Une fois le de cujus parti ad patres, il convient de régler le sort de sa dépouille (pour peu gratifiant qu’il soit, le terme n’en est pas moins approprié). La forme classique de l’inhumation se présente comme l’introduction du cercueil en chêne massif aux six poignées argentées, orné, sur le couvercle, d’un symbole religieux, dans le caveau de famille. Ce qui présuppose une certaine assise sociale. D’autres variations existent, emballages plus modestes, en sapin, bambou, carton, papier mâché, pour une tombe de rencontre. Mais, notable ou purotin, le défunt réintégrera le Grand Cycle de l’Azote,
seule perspective d’éternité scientifiquement validée. Sous l’action de la décarboxylation bactérienne, et de huit escouades d’insectes qui, de Caliphora vomitaria à Tenebrio obscurus, se succéderont sur le cadavre.

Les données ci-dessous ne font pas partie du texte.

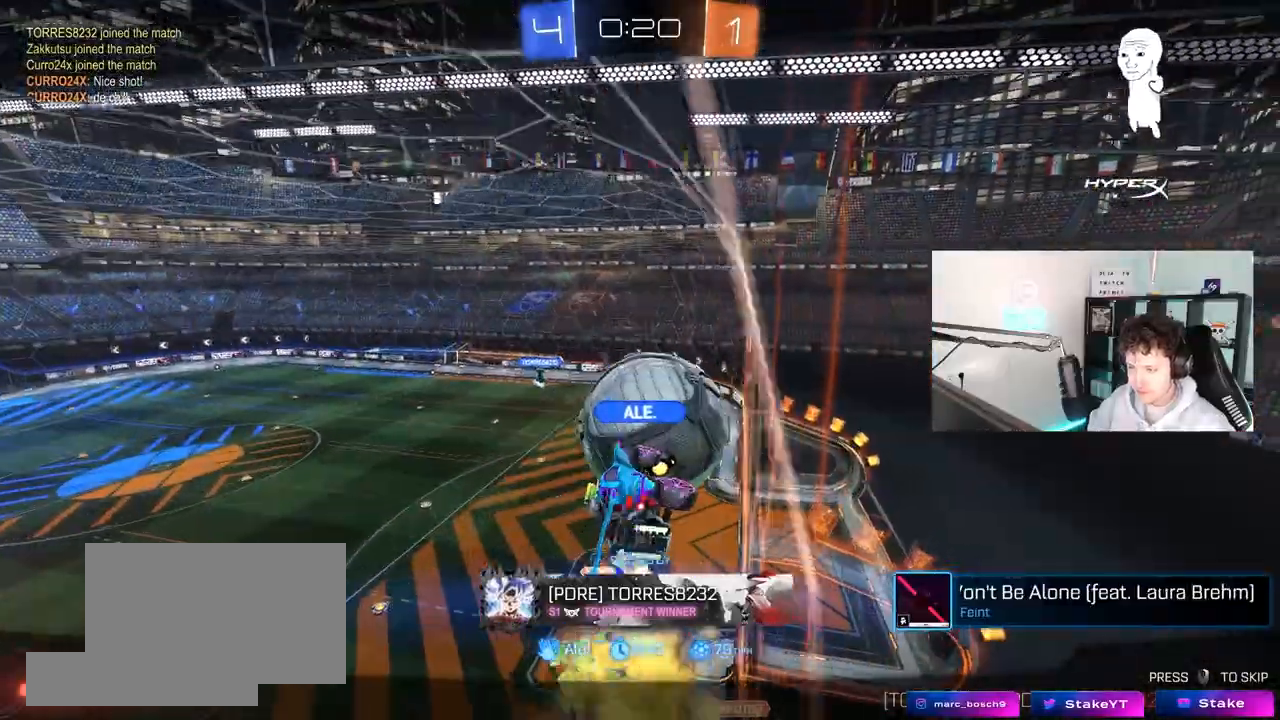
{"keys": [], "mouse": ["right"], "mouse_move": "still", "events": [[500, "mouse_right", "down"]]}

Des esprits inventifs, férus d’écologie, ont mis au point d’autres rituels. L’humusation, enfouissant le mort posé à même le sol, sous un amas de paille, de feuilles mortes et de copeaux de bois- en une petite année, il va se transformer en compost propre à servir d’engrais. Plus technique, la promession, où, par un bain dans l’azote liquide, le macchabée, prenant la rigidité de la pierre est réduit en poudre à l’aide de vibrations. Même résultat avec la liquéfaction, après marinade dans une solution de soude et de potasse.
Si quelques États, de par le monde, se sont aventurés dans ces fantaisies funèbres, la
France n’offre, comme alternative à l’inhumation, que le crématorium. Plus de trente pour cent de nos compatriotes font désormais ce choix. Au début du siècle dernier, il procédait d’une intention militante. Au nom du dogme de la résurrection de la chair, l’Église interdisait un tel recours. Alors, après avoir toute une vie d’homme manifesté contre l’obscurantisme clérical en s’enfilant une entrecôte pur bœuf chaque vendredi, le libre penseur parachevait son combat par l’incinération. Point d’orgue, bras d’honneur terminal, dernier soufflet sur la calotte ! Depuis le concile Vatican II mettant fin à la prohibition (1963), le geste sacrilège est tombé en désuétude. Au reste, qui diantre, de nos jours, se préoccupe d’emmerder le curé. Source d’ardentes querelles, le sujet prête désormais moins à débats que la présence d’un fumeur au restaurant. Sauf pour le judaïsme et l’islam, mais ceci est une autre histoire.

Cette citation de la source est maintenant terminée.